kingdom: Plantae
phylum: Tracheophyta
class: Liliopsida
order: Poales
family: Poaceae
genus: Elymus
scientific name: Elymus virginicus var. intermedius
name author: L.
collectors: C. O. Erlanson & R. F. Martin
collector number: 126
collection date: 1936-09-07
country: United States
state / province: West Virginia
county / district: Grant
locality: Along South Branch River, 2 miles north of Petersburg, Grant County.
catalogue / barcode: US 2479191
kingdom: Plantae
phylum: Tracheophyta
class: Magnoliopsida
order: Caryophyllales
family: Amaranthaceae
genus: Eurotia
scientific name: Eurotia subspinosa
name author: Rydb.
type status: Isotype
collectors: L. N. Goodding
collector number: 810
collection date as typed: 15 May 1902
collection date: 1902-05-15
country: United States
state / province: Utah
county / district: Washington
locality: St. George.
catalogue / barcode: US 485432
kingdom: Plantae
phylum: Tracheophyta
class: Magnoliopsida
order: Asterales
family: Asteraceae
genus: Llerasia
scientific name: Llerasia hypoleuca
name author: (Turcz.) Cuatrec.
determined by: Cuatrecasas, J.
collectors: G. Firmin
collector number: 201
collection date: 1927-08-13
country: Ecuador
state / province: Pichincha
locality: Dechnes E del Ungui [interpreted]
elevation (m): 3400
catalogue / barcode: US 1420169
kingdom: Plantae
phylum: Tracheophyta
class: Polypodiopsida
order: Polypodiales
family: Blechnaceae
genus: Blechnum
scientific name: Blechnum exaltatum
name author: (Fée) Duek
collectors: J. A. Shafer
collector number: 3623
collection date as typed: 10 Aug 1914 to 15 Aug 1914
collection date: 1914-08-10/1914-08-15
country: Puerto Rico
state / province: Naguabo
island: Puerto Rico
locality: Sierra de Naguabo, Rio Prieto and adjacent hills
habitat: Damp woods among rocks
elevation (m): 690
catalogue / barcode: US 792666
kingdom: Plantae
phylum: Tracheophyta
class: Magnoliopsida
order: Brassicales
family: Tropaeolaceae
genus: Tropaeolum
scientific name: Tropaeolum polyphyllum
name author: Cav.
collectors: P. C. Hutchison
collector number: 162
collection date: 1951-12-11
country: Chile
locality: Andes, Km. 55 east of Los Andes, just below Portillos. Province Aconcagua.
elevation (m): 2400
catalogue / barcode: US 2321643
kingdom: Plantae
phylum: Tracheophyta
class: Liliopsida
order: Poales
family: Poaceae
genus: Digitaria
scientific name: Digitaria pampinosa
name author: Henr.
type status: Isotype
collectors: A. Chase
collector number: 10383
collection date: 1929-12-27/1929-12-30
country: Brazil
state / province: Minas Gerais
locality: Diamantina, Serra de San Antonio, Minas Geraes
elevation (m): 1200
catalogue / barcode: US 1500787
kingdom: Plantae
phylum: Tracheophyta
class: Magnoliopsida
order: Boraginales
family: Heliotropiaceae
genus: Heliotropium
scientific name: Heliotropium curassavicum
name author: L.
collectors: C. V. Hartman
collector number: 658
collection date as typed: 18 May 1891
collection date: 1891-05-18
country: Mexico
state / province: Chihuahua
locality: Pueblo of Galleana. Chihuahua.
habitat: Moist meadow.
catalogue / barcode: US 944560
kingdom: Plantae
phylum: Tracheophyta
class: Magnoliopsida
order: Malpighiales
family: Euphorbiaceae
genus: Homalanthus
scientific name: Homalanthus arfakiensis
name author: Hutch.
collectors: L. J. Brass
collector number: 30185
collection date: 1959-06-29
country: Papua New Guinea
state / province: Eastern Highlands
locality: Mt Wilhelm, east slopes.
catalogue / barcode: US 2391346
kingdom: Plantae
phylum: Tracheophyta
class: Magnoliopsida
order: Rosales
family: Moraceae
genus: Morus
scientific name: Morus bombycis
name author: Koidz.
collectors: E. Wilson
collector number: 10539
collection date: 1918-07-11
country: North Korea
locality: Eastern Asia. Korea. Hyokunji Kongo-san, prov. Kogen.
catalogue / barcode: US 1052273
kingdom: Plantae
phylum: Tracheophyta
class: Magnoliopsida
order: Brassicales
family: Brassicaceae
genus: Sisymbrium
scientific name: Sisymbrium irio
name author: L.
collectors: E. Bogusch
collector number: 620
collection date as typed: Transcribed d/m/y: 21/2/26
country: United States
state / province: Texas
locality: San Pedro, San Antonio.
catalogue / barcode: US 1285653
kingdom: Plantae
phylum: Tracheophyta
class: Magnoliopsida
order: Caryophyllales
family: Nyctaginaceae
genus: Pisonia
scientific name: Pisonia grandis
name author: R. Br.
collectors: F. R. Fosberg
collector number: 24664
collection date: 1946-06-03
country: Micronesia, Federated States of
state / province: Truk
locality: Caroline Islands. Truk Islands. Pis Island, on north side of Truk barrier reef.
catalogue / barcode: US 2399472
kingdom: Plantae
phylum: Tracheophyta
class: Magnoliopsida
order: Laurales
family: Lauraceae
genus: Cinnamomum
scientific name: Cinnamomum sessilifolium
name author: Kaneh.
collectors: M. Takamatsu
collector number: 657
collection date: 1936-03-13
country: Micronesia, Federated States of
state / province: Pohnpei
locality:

---

Transcribe the entries above word for word, starting at the line with "collection date: 1929-12-27/1929-12-30" and ending with the line with "collector number: 30185", both included.

SOLUTION TO THE PROBLEM:
collection date: 1929-12-27/1929-12-30
country: Brazil
state / province: Minas Gerais
locality: Diamantina, Serra de San Antonio, Minas Geraes
elevation (m): 1200
catalogue / barcode: US 1500787
kingdom: Plantae
phylum: Tracheophyta
class: Magnoliopsida
order: Boraginales
family: Heliotropiaceae
genus: Heliotropium
scientific name: Heliotropium curassavicum
name author: L.
collectors: C. V. Hartman
collector number: 658
collection date as typed: 18 May 1891
collection date: 1891-05-18
country: Mexico
state / province: Chihuahua
locality: Pueblo of Galleana. Chihuahua.
habitat: Moist meadow.
catalogue / barcode: US 944560
kingdom: Plantae
phylum: Tracheophyta
class: Magnoliopsida
order: Malpighiales
family: Euphorbiaceae
genus: Homalanthus
scientific name: Homalanthus arfakiensis
name author: Hutch.
collectors: L. J. Brass
collector number: 30185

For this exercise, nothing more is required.